— Смотри, что за погода! Твоя дорога вымощена звёздами. Он рассмеялся.
— Да.
Положив руку ему на плечо, она с волнением почувствовала прохладу его кожи. И этому телу угрожает опасность!..
— Я знаю, ты сильный. Но будь благоразумен…
— Ну конечно, я благоразумен…
И опять рассмеялся.
Он начал одеваться. Отправляясь на свой праздник, он наряжался в самые грубые ткани, в самую тяжелую кожу; он одевался, как крестьянин. И чем тяжелее он становился, тем больше она любовалась им. Помогла застегнуть пряжку пояса, натянуть сапоги.
— Эти сапоги жмут.
— Вот другие.
— Отыщи-ка шнур, чтобы привязать запасной фонарик.
Она оглядела мужа, в последний раз проверила его доспехи.
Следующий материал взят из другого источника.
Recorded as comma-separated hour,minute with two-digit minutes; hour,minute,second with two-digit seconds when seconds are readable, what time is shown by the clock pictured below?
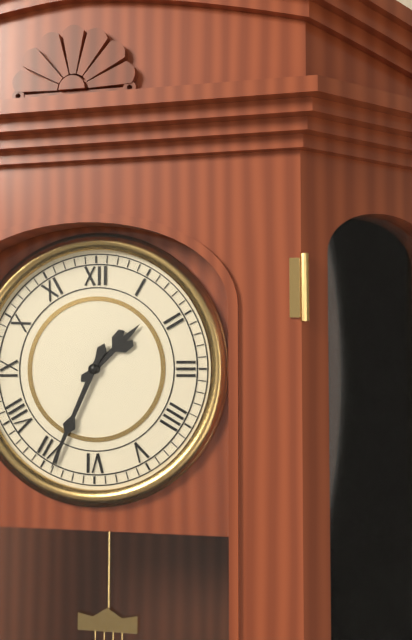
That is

Всё пригнано как следует.
— Какой ты красивый!
Он тщательно причёсывался.
— Это для звёзд?
— Это — чтоб не чувствовать себя стариком.
— Я ревную…
Он снова рассмеялся, обнял её, прижал к своей тяжёлой одежде. Потом взял её, как маленькую, на руки и — всё с тем же смехом — положил на кровать:
— Спи!
Закрыв за собой дверь, он вышел на улицу и среди преображённой мраком толпы сделал свой первый шаг к завоеванию ночи.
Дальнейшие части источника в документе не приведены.